Pakistan is the time bomb. But with a push from Cheney, abetted by too many Democrats and too many compliant journalists, we have been distracted into drawing the wrong lessons, embracing the wrong answers. We are even wasting time worrying that detainees might escape from tomb-sized concrete cells in Colorado.
What we need to be doing instead, as Suskind put it, is to “build the thing we don’t have — human intelligence. We need people who are cooperating with us, who step up and help, and who won’t turn away when they see things happening.

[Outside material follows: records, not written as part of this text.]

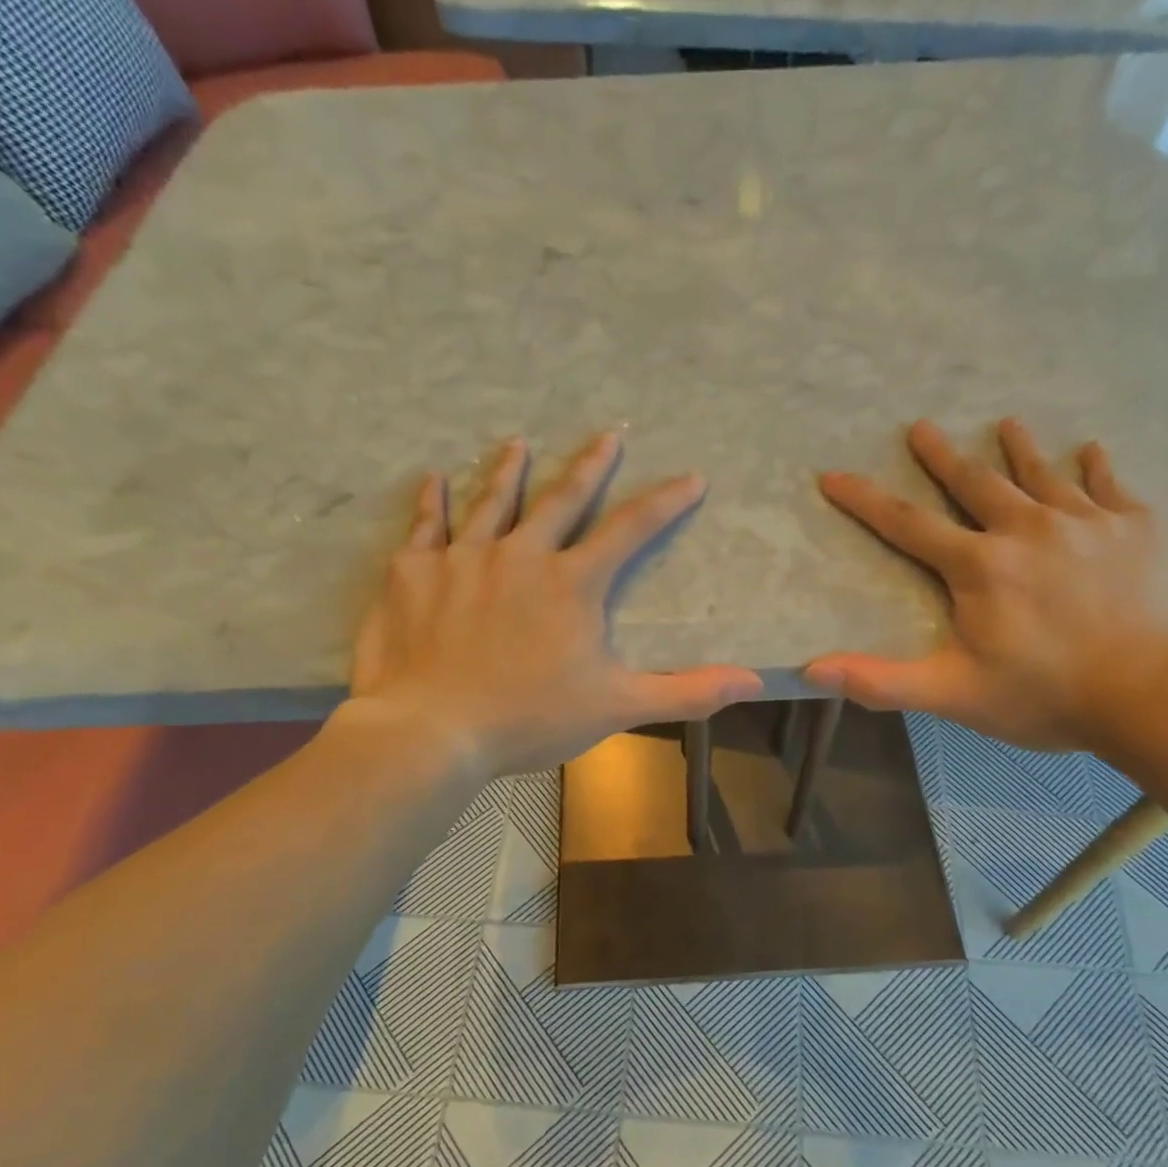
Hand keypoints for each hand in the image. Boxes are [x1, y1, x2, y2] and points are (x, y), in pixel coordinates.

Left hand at [341, 433, 762, 778]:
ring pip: (492, 501)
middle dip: (591, 466)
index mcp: (572, 583)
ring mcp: (463, 558)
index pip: (631, 530)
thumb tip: (754, 681)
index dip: (666, 502)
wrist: (432, 731)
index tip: (691, 477)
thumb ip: (686, 692)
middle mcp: (520, 555)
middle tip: (608, 435)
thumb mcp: (617, 707)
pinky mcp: (413, 572)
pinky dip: (431, 501)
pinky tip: (434, 479)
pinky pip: (424, 526)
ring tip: (517, 442)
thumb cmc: (528, 719)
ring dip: (508, 469)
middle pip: (562, 499)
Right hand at [806, 418, 1167, 750]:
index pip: (907, 524)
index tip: (834, 474)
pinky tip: (1091, 451)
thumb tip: (813, 670)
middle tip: (921, 426)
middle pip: (975, 482)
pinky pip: (1110, 486)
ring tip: (1006, 423)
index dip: (865, 500)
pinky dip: (1096, 467)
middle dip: (941, 455)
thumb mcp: (953, 694)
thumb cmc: (1046, 695)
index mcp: (979, 566)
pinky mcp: (1138, 528)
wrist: (1157, 694)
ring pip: (1042, 474)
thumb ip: (882, 681)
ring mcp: (1086, 522)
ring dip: (1018, 448)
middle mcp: (1026, 529)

Hearts and minds — which we’ve botched — must be corrected and corrected quickly. That’s what wins the battle, not going medieval.” It’s not for nothing, after all, that Powell, Gen. David Petraeus and Robert Gates, the secretary of defense — among other military minds — agree with Obama, not Cheney, about torture and Gitmo.
The harrowing truth remains unchanged from what it was before Cheney emerged from his bunker to set Washington atwitter. The Bush administration did not make us safer either before or after 9/11. Obama is not making us less safe. If there’s another terrorist attack, it will be because the mess the Bush administration ignored in Pakistan and Afghanistan spun beyond anyone’s control well before Americans could throw the bums out.